Macau Fight Night Main Card
Perez’s trip puts him back on an international stage after a run that has taken him from Doha to Las Vegas and now to Macau. He fought in Qatar last November, then returned to Las Vegas for a meeting with Charles Johnson on the UFC 324 prelims at T-Mobile Arena before booking this trip against Sumudaerji.
That sequence matters because it marks a clear shift in where he has been competing. Before reaching the UFC, Perez never fought outside his home state, and through the first 34 fights of his career he stayed inside the United States. Macau is only the latest step in a recent run that has pushed him well beyond that pattern.
Alex Perez and Charles Johnson
The Las Vegas fight carried extra weight. Perez entered that bout coming off a loss to Asu Almabayev in November and was on the last fight of his contract. He also missed weight by two-and-a-half pounds, which cost him 25-percent of his purse and made him ineligible for post-fight bonuses.
Even with that backdrop, he said after stopping Johnson in the first round that the previous camp had been the toughest of his career. “I shot myself in the foot with some stuff, and you know how life is,” he said after the fight, adding, “Actions have consequences. I messed up and had some consequences, so working through all that stuff, so it was just on the personal side, a lot of battles going on.”
Sumudaerji in Macau
Late last week, Perez described the Macau trip with unusual bluntness. “I like it better when I’m coaching; I can enjoy the food and all that stuff, right?” he said. He followed that with, “I can’t complain though: I get to see the world, get to get paid to punch somebody in the face.”

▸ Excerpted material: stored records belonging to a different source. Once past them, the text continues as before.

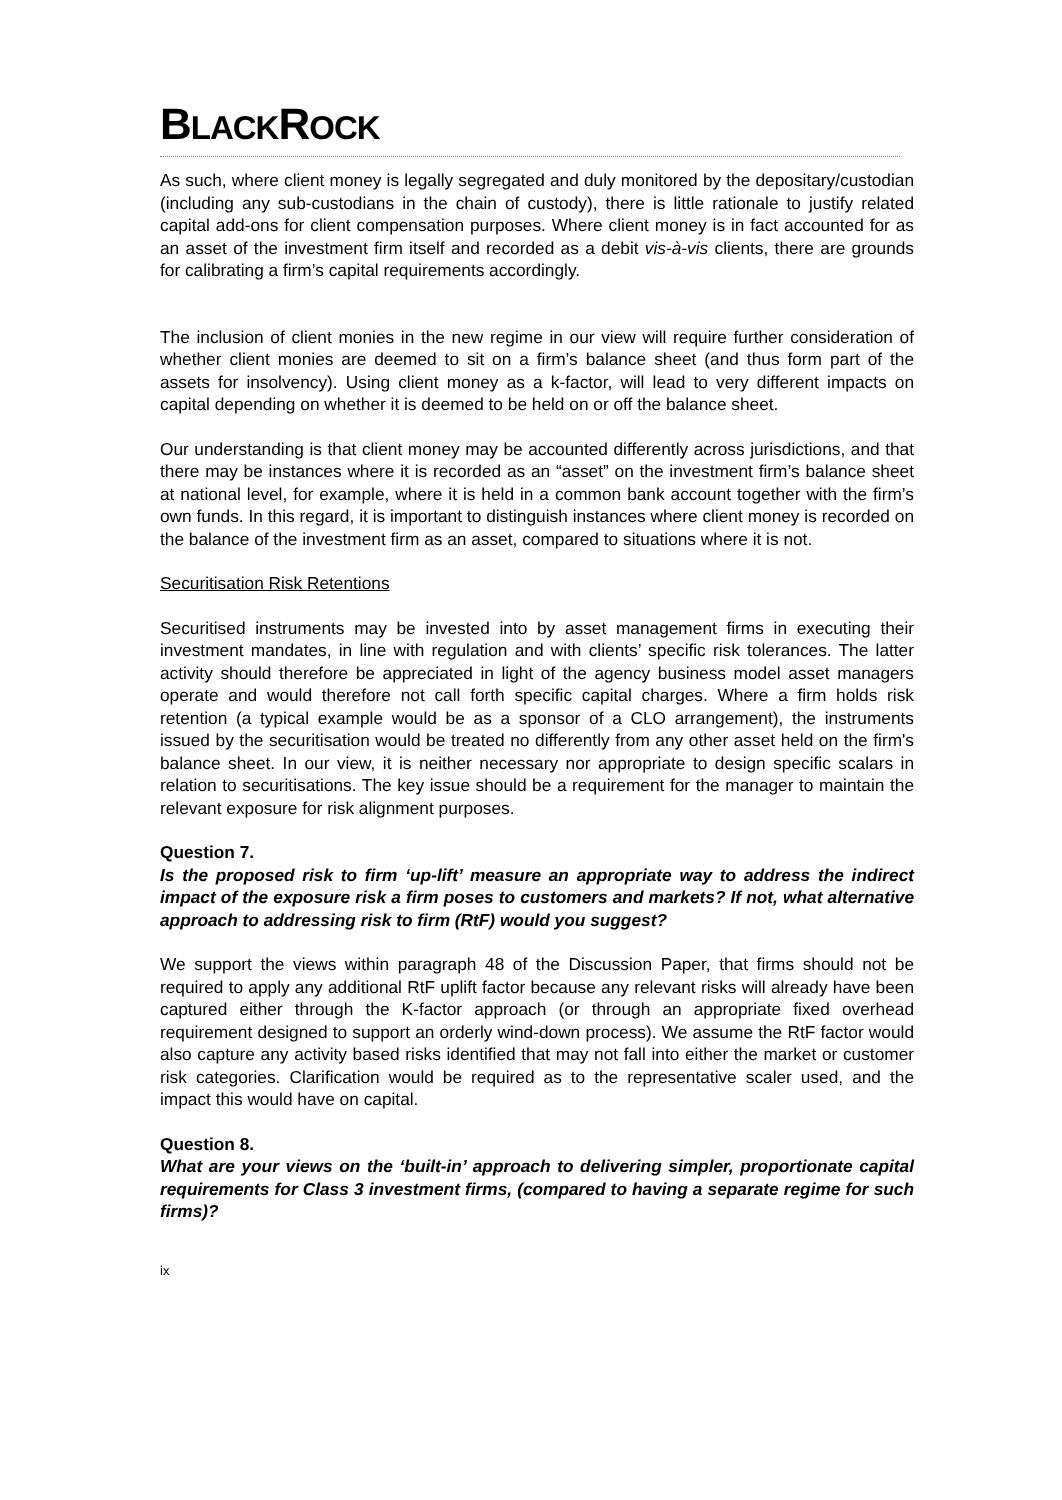BLACKROCK
As such, where client money is legally segregated and duly monitored by the depositary/custodian (including any sub-custodians in the chain of custody), there is little rationale to justify related capital add-ons for client compensation purposes. Where client money is in fact accounted for as an asset of the investment firm itself and recorded as a debit vis-à-vis clients, there are grounds for calibrating a firm’s capital requirements accordingly.
The inclusion of client monies in the new regime in our view will require further consideration of whether client monies are deemed to sit on a firm’s balance sheet (and thus form part of the assets for insolvency). Using client money as a k-factor, will lead to very different impacts on capital depending on whether it is deemed to be held on or off the balance sheet.
Our understanding is that client money may be accounted differently across jurisdictions, and that there may be instances where it is recorded as an “asset” on the investment firm’s balance sheet at national level, for example, where it is held in a common bank account together with the firm’s own funds. In this regard, it is important to distinguish instances where client money is recorded on the balance of the investment firm as an asset, compared to situations where it is not.
Securitisation Risk Retentions
Securitised instruments may be invested into by asset management firms in executing their investment mandates, in line with regulation and with clients’ specific risk tolerances. The latter activity should therefore be appreciated in light of the agency business model asset managers operate and would therefore not call forth specific capital charges. Where a firm holds risk retention (a typical example would be as a sponsor of a CLO arrangement), the instruments issued by the securitisation would be treated no differently from any other asset held on the firm's balance sheet. In our view, it is neither necessary nor appropriate to design specific scalars in relation to securitisations. The key issue should be a requirement for the manager to maintain the relevant exposure for risk alignment purposes.
Question 7.
Is the proposed risk to firm ‘up-lift’ measure an appropriate way to address the indirect impact of the exposure risk a firm poses to customers and markets? If not, what alternative approach to addressing risk to firm (RtF) would you suggest?
We support the views within paragraph 48 of the Discussion Paper, that firms should not be required to apply any additional RtF uplift factor because any relevant risks will already have been captured either through the K-factor approach (or through an appropriate fixed overhead requirement designed to support an orderly wind-down process). We assume the RtF factor would also capture any activity based risks identified that may not fall into either the market or customer risk categories. Clarification would be required as to the representative scaler used, and the impact this would have on capital.
Question 8.
What are your views on the ‘built-in’ approach to delivering simpler, proportionate capital requirements for Class 3 investment firms, (compared to having a separate regime for such firms)?
ix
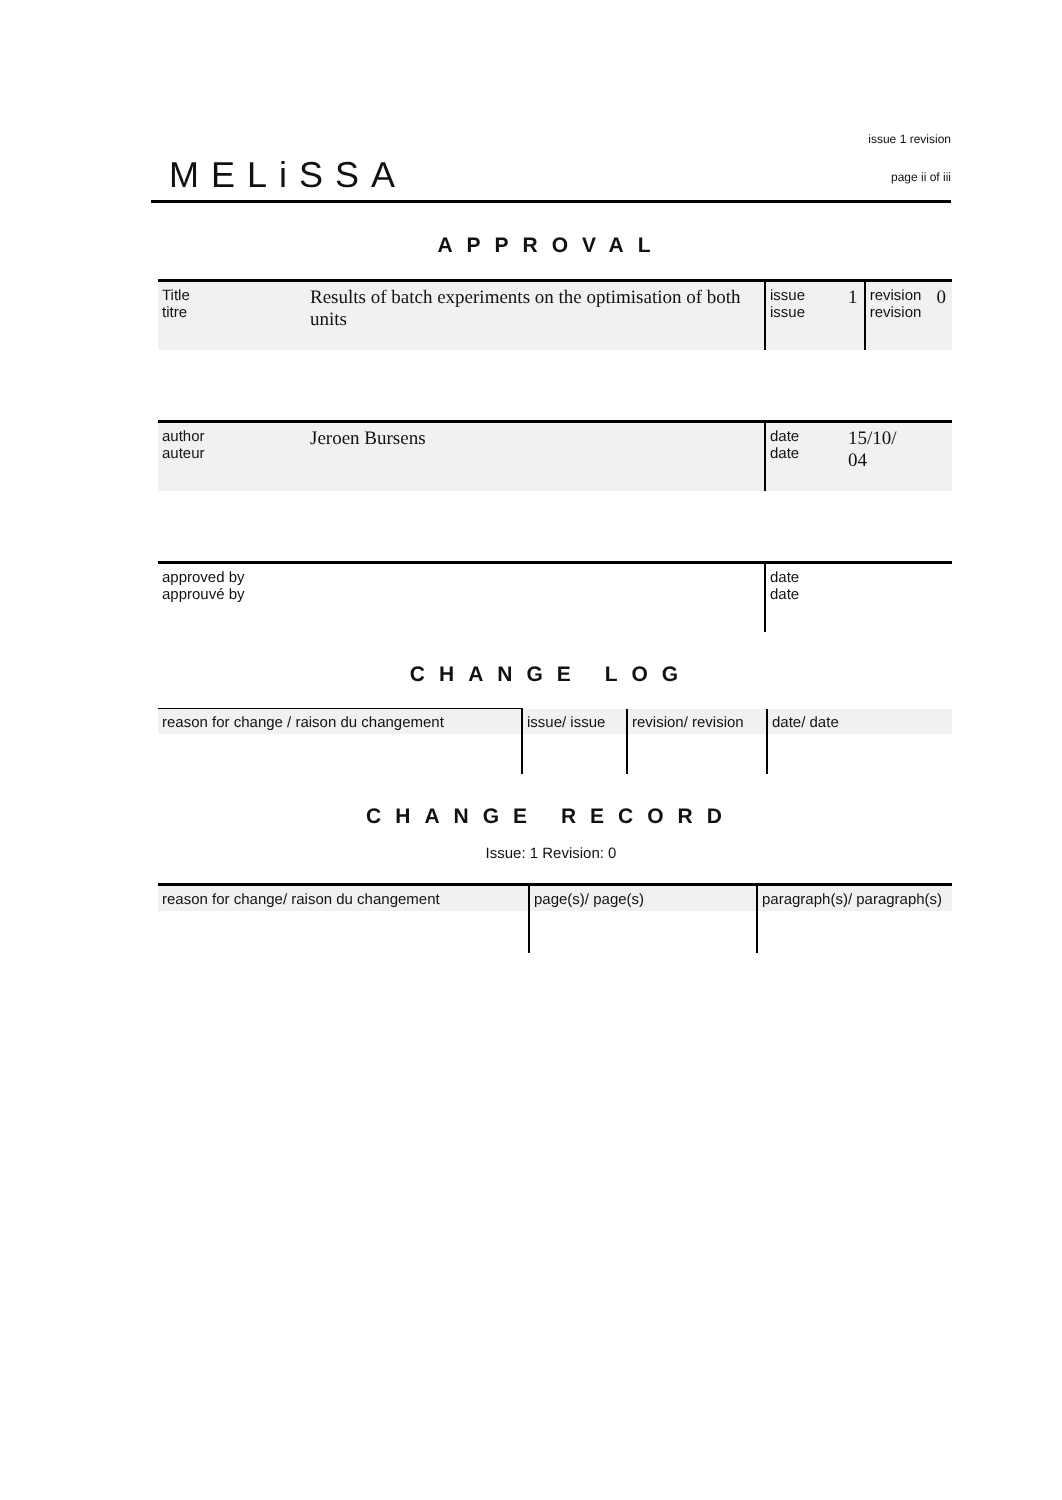MELiSSA
issue 1 revision
page ii of iii
APPROVAL
| Title titre | Results of batch experiments on the optimisation of both units | issue issue | 1 | revision revision | 0 |
| author auteur | Jeroen Bursens | date date | 15/10/ 04 |
| approved by approuvé by | date date |
CHANGE LOG
| reason for change / raison du changement | issue/ issue | revision/ revision | date/ date |
CHANGE RECORD
Issue: 1 Revision: 0
| reason for change/ raison du changement | page(s)/ page(s) | paragraph(s)/ paragraph(s) |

The matchup now gives Perez a chance to keep building on a fight week that already looks different from the one that preceded Charles Johnson. He earned his UFC roster spot with a win during the first season of Dana White’s Contender Series, and this one arrives with the same basic question attached to it: whether the 34-year-old can turn another long trip into another result in the cage. He said it best when he described the contract-year pressure before the Johnson fight: “I always like to gamble on myself, so if you’re putting me in there on the last fight of my deal, I gotta go out there and show out? I’ll take those odds every day.”